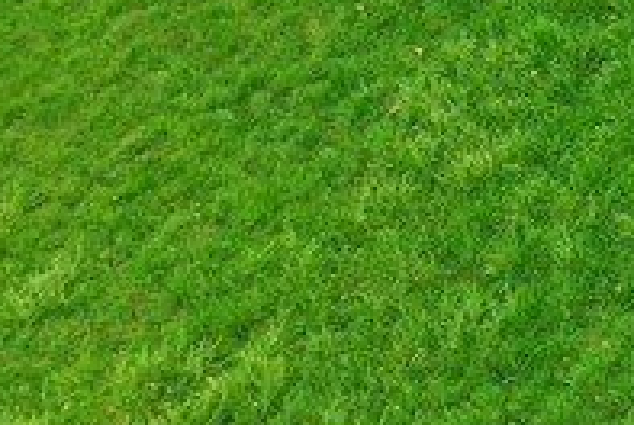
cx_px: 1696
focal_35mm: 154
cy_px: -634
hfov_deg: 10.6
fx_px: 2716
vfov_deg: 8.2
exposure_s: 1/80
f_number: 4
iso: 100
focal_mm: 10.26
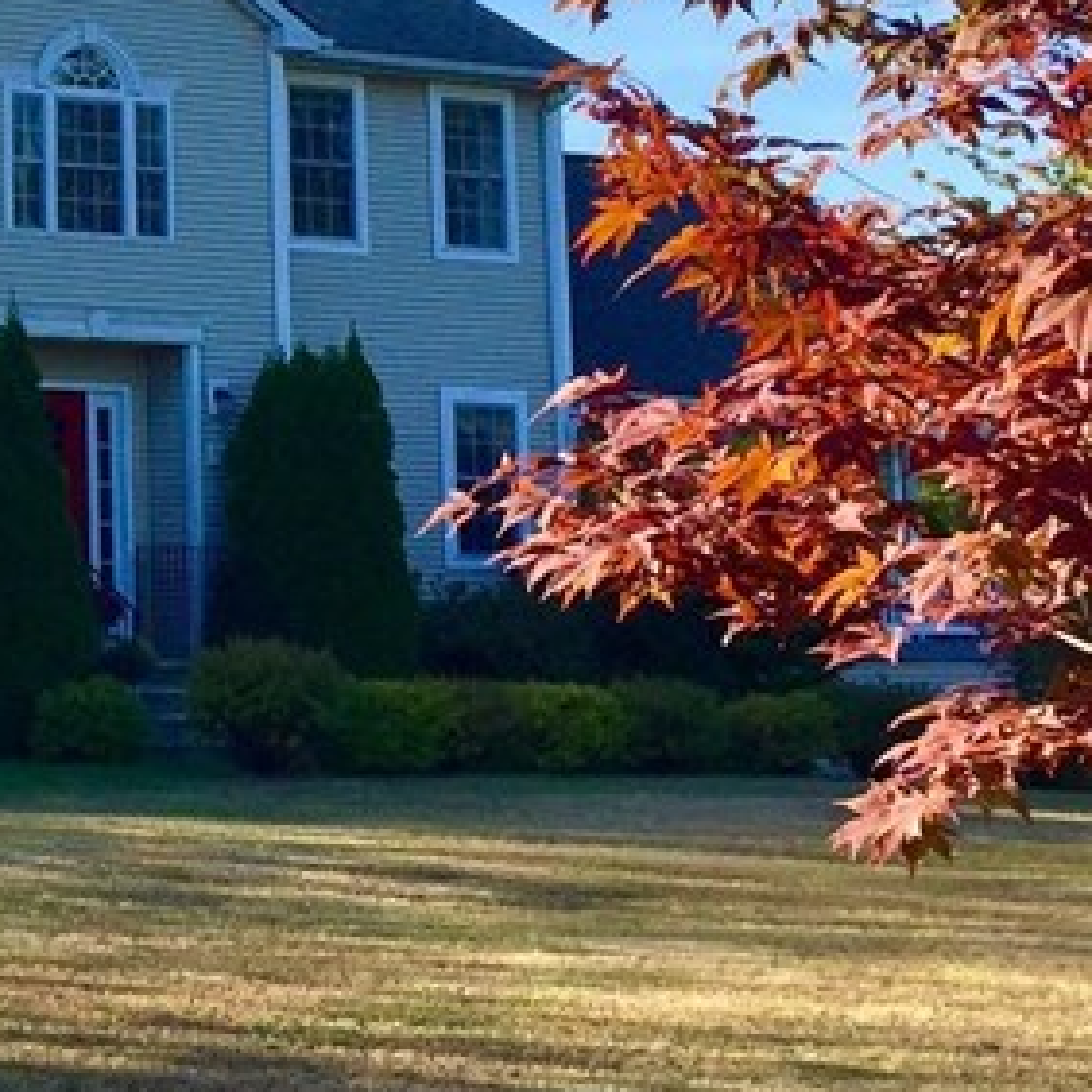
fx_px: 3319
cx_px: -391
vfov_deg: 18.4
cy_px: 128
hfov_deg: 17.4
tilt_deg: +8.8
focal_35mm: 93
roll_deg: -0.4
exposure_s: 1/719
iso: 32
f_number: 2.2
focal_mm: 4.15
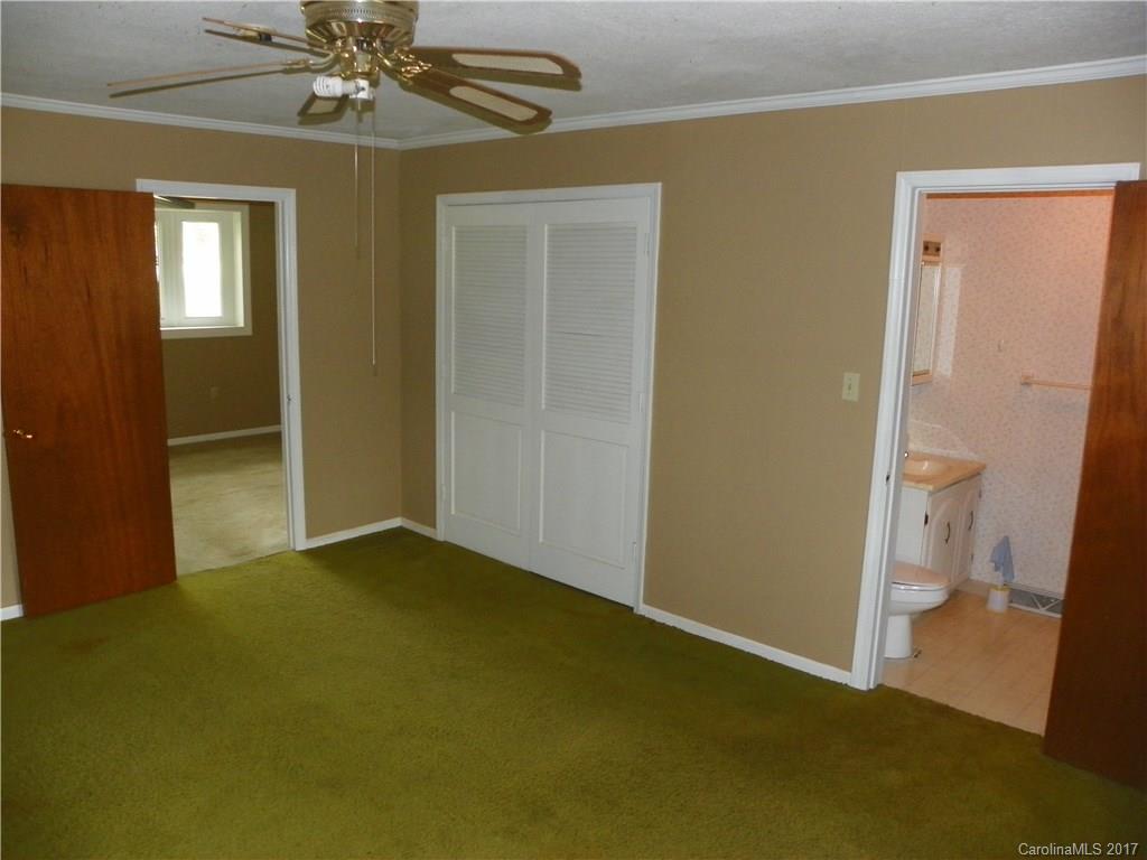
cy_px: 430
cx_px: 574
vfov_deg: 49.7
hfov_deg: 63.4
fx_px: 928
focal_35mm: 28
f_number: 2.8
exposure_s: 1/30
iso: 200
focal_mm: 5
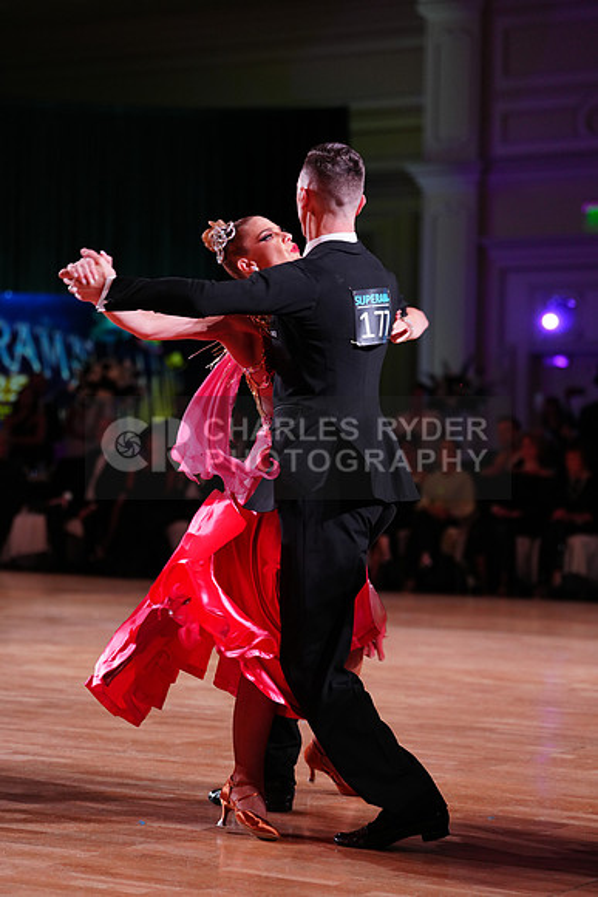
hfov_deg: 15.0
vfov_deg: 22.4
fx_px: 2266
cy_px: 448
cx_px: 299
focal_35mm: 91
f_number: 2.8
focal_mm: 91
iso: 1600
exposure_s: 1/400
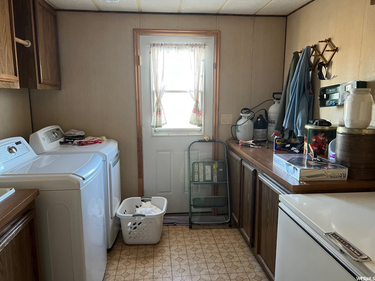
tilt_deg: -9.5
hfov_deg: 67.3
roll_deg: +0.0
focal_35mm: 26
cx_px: 188
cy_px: 140
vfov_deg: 53.1
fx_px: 282
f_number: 1.5
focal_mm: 5.7
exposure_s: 1/60
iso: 200
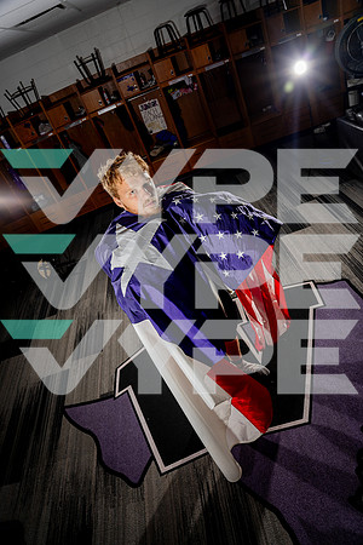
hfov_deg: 55.1
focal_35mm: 23
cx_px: 182
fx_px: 348
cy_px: 272
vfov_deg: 76.1
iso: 100
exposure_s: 1/250
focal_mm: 23
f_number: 5.6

Activity: No pictures belong in the copy. Return exactly the lines from the line containing "focal_mm: 10.26" through the last line of the listing.

Answer below:
focal_mm: 10.26
fx_px: 3319
cx_px: -391
vfov_deg: 18.4
cy_px: 128
hfov_deg: 17.4
tilt_deg: +8.8
focal_35mm: 93
roll_deg: -0.4
exposure_s: 1/719
iso: 32
f_number: 2.2
focal_mm: 4.15
cy_px: 430
cx_px: 574
vfov_deg: 49.7
hfov_deg: 63.4
fx_px: 928
focal_35mm: 28
f_number: 2.8
exposure_s: 1/30
iso: 200
focal_mm: 5
hfov_deg: 15.0
vfov_deg: 22.4
fx_px: 2266
cy_px: 448
cx_px: 299
focal_35mm: 91
f_number: 2.8
focal_mm: 91
iso: 1600
exposure_s: 1/400
tilt_deg: -9.5
hfov_deg: 67.3
roll_deg: +0.0
focal_35mm: 26
cx_px: 188
cy_px: 140
vfov_deg: 53.1
fx_px: 282
f_number: 1.5
focal_mm: 5.7
exposure_s: 1/60
iso: 200
hfov_deg: 55.1
focal_35mm: 23
cx_px: 182
fx_px: 348
cy_px: 272
vfov_deg: 76.1
iso: 100
exposure_s: 1/250
focal_mm: 23
f_number: 5.6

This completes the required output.